- Não! Vossa Excelência lá na casa do Esgueira não entra! Não se sabe o que a mulher tem, e o seguro morreu de velho!
Jacinto não se alterou na sua polidez paciente: - Obrigado pelo seu cuidado, Silvério. Abra o guarda-chuva, e marche! Então o procurador vergou os ombros e como Sua Excelência mandava, abriu com estrondo o imenso guarda-sol, abrigou respeitosamente Jacinto, através do campo encharcado.
Eu segui pensando na esmola sumptuosa que o bom Deus mandava àquele pobre casal por um remoto senhor das Cidades! Atrás vinha o pequenito perdido num imenso pasmo.
Como todos os casebres da serra, o do Esgueira era de grossa pedra solta, sem reboco, com um vago telhado, de telha musgosa e negra, um postigo no alto, e a rude porta que servia para o ar, para a luz, para o fumo, e para a gente.

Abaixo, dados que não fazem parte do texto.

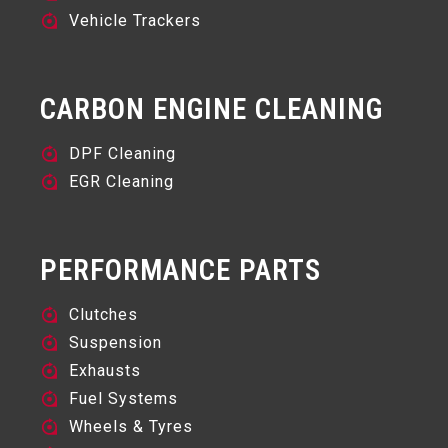
Vehicle Trackers
CARBON ENGINE CLEANING
DPF Cleaning
EGR Cleaning
PERFORMANCE PARTS
Clutches
Suspension
Exhausts
Fuel Systems
Wheels & Tyres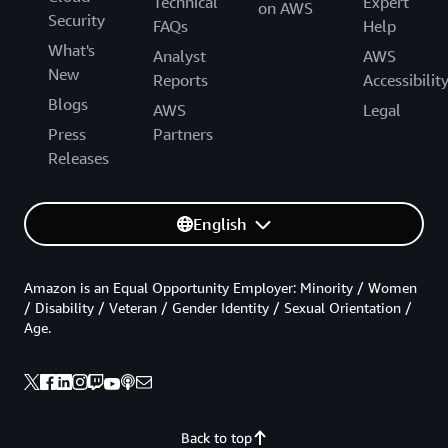
Technical
Expert
on AWS
Security
FAQs
Help
What's
Analyst
AWS
New
Reports
Accessibilit
Blogs
AWS
Legal
Press
Partners
Releases
English
Amazon is an Equal Opportunity Employer: Minority / Women
/ Disability / Veteran / Gender Identity / Sexual Orientation /
Age.
Back to top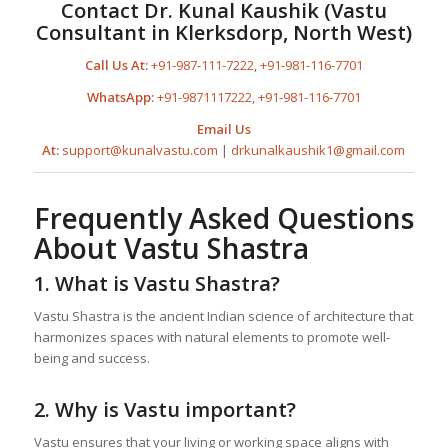
Contact Dr. Kunal Kaushik (Vastu
Consultant in Klerksdorp, North West)
Call Us At:
+91-987-111-7222
,
+91-981-116-7701
WhatsApp:
+91-9871117222
,
+91-981-116-7701
Email Us
At:
support@kunalvastu.com
|
drkunalkaushik1@gmail.com
Frequently Asked Questions
About Vastu Shastra
1. What is Vastu Shastra?
Vastu Shastra is the ancient Indian science of architecture that
harmonizes spaces with natural elements to promote well-
being and success.
2. Why is Vastu important?
Vastu ensures that your living or working space aligns with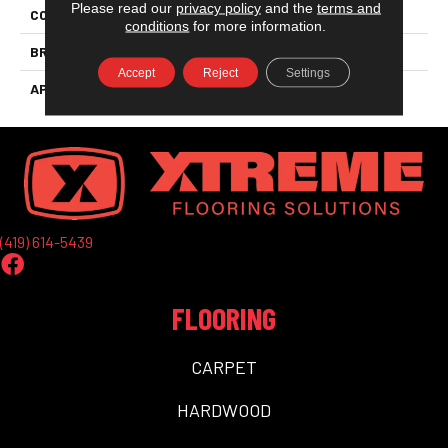
Please read our
privacy policy
and the
terms and
COLLECTION
Aquaproof Metropolitan
conditions
for more information.
BRAND
Aqua Floors
Accept
Reject
Settings
APPLICATION
Residential
(419) 614-5439
FLOORING
CARPET
HARDWOOD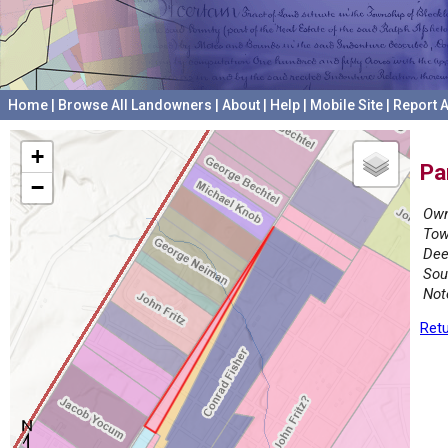
Home
|
Browse All Landowners
|
About
|
Help
|
Mobile Site
|
Report A
+
Pa
−
Own
Tow
Dee
Sou
Not
Retu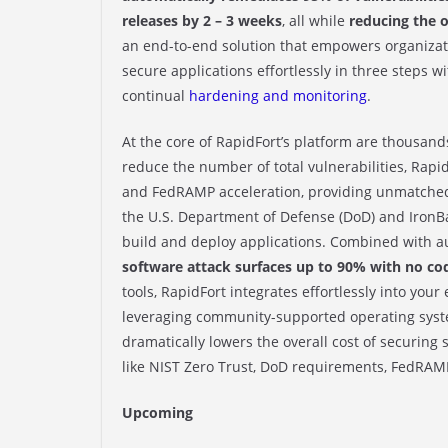
releases by 2 – 3 weeks
, all while
reducing the o
an end-to-end solution that empowers organizati
secure applications effortlessly in three steps w
continual
hardening and monitoring
.
At the core of RapidFort’s platform are thousan
reduce the number of total vulnerabilities, Rapid
and FedRAMP acceleration, providing unmatched
the U.S. Department of Defense (DoD) and IronBa
build and deploy applications. Combined with a
software attack surfaces up to 90% with no co
tools, RapidFort integrates effortlessly into you
leveraging community-supported operating system
dramatically lowers the overall cost of securin
like NIST Zero Trust, DoD requirements, FedRAM
Upcoming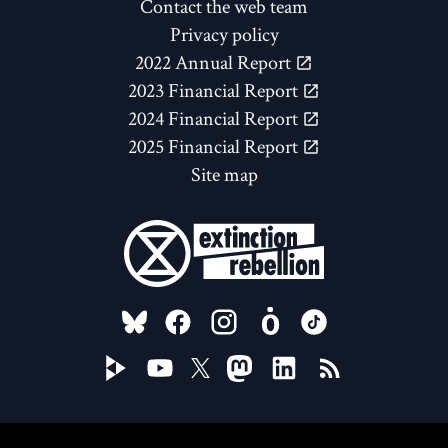
Contact the web team
Privacy policy
2022 Annual Report
2023 Financial Report
2024 Financial Report
2025 Financial Report
Site map
FOLLOW US ON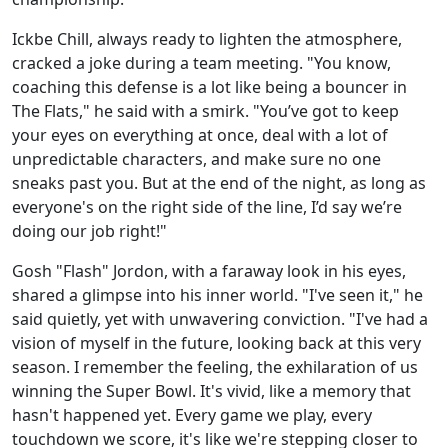
Ickbe Chill, always ready to lighten the atmosphere,
cracked a joke during a team meeting. "You know,
coaching this defense is a lot like being a bouncer in
The Flats," he said with a smirk. "You’ve got to keep
your eyes on everything at once, deal with a lot of
unpredictable characters, and make sure no one
sneaks past you. But at the end of the night, as long as
everyone's on the right side of the line, I’d say we’re
doing our job right!"
Gosh "Flash" Jordon, with a faraway look in his eyes,
shared a glimpse into his inner world. "I've seen it," he
said quietly, yet with unwavering conviction. "I've had a
vision of myself in the future, looking back at this very
season. I remember the feeling, the exhilaration of us
winning the Super Bowl. It's vivid, like a memory that
hasn't happened yet. Every game we play, every
touchdown we score, it's like we're stepping closer to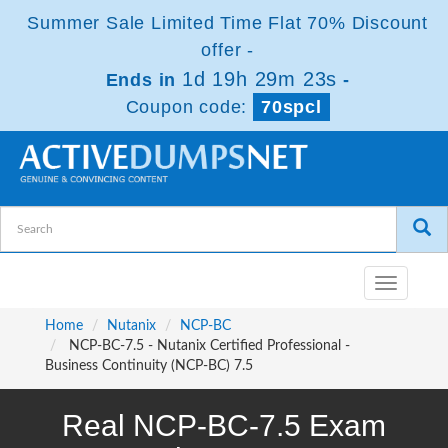
Summer Sale Limited Time Flat 70% Discount
offer -
1d 19h 29m 22s
Ends in
-
Coupon code:
70spcl
Toggle
navigatio
Home
Nutanix
NCP-BC
NCP-BC-7.5 - Nutanix Certified Professional -
Business Continuity (NCP-BC) 7.5
Real NCP-BC-7.5 Exam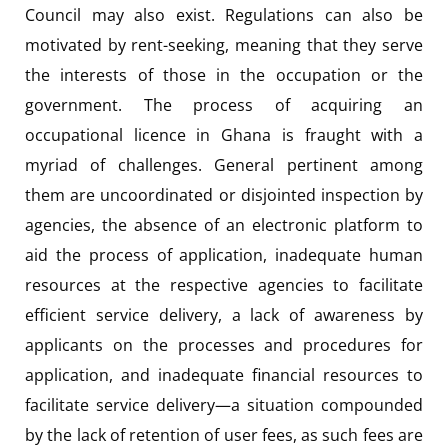
Council may also exist. Regulations can also be
motivated by rent-seeking, meaning that they serve
the interests of those in the occupation or the
government. The process of acquiring an
occupational licence in Ghana is fraught with a
myriad of challenges. General pertinent among
them are uncoordinated or disjointed inspection by
agencies, the absence of an electronic platform to
aid the process of application, inadequate human
resources at the respective agencies to facilitate
efficient service delivery, a lack of awareness by
applicants on the processes and procedures for
application, and inadequate financial resources to
facilitate service delivery—a situation compounded
by the lack of retention of user fees, as such fees are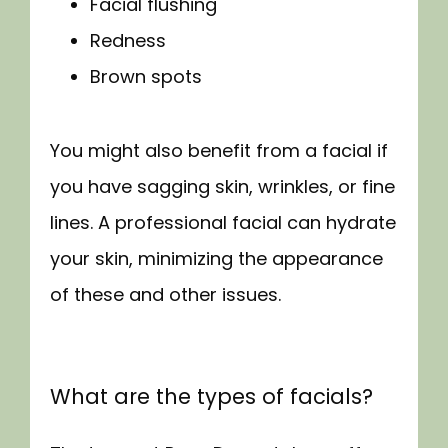
Facial flushing
Redness
Brown spots
You might also benefit from a facial if 
you have sagging skin, wrinkles, or fine 
lines. A professional facial can hydrate 
your skin, minimizing the appearance 
of these and other issues.
What are the types of facials?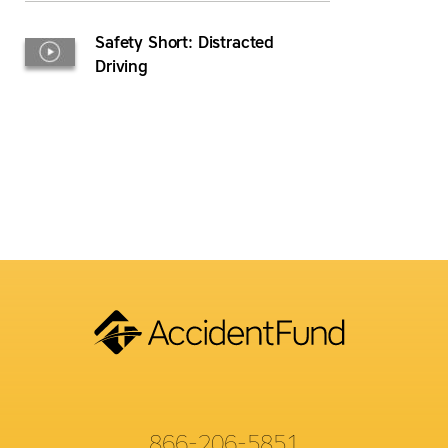
Safety Short: Distracted
Driving
866-206-5851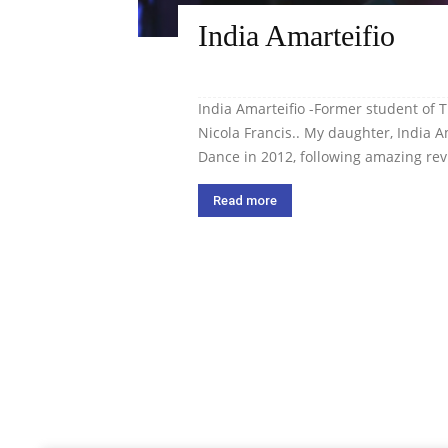
India Amarteifio
India Amarteifio -Former student of
Nicola Francis.. My daughter, India
Dance in 2012, following amazing revi
Read more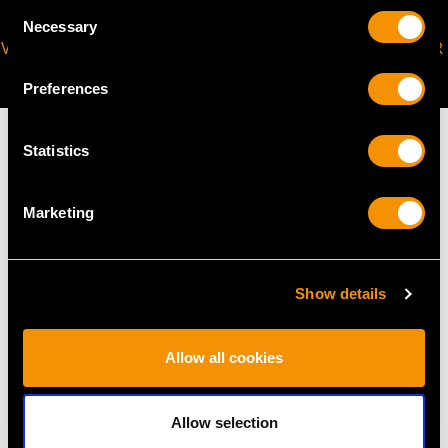
Consent
Necessary
Selection
VIRTUAL APPOINTMENT
JOIN OUR NEWSLETTER
AVAILABLE
Preferences
Statistics
MAY WE ALSO SUGGEST…
Marketing
Show details
Allow all cookies
Allow selection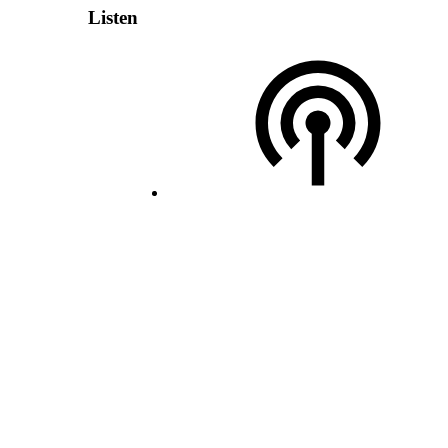
Listen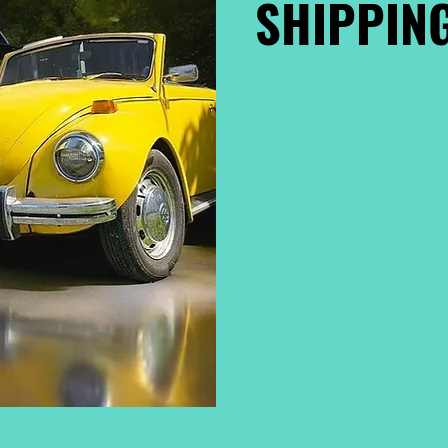
SHIPPING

E em redor, a Natureza e o Trabalho tinham, através de anos, ali acumulado trepadeiras e flores silvestres, e cantinhos de horta, e sebes cheirosas, e velhos bancos roídos de musgo, e panelas com terra onde crescia salsa, e regueiros cantantes, e vinhas nos olmos, e sombras e charcos, que tornavam deliciosa, - para uma écloga, aquela morada da Fome, Doença e Tristeza.
Cautelosamente, com a ponteira do guarda-chuva, Silvério empurrou a porta, chamando:
- Eh! tia Maria... Ó rapariga! E na fenda entreaberta apareceu uma rapariga, muito alta, escura e suja, com uns tristes olhos pisados que se espantaram para nós, serenamente.
- Então como vai a tua mãe? Abre lá a porta, que estão aqui estes senhores... Ela abria, lentamente, e ia murmurando numa voz dolente e toda arrastada mas sem queixume, que um vago, resignado sorriso acompanhava:
- Ora, coitada, como há de ir? Malzinha, malzinha. E dentro, num gemido que subia como do chão, de entre abafos, amodorrado e lento, a mãe retomou a desconsolada queixa:
- Ai! para aqui estou, e malzinha, malzinha!.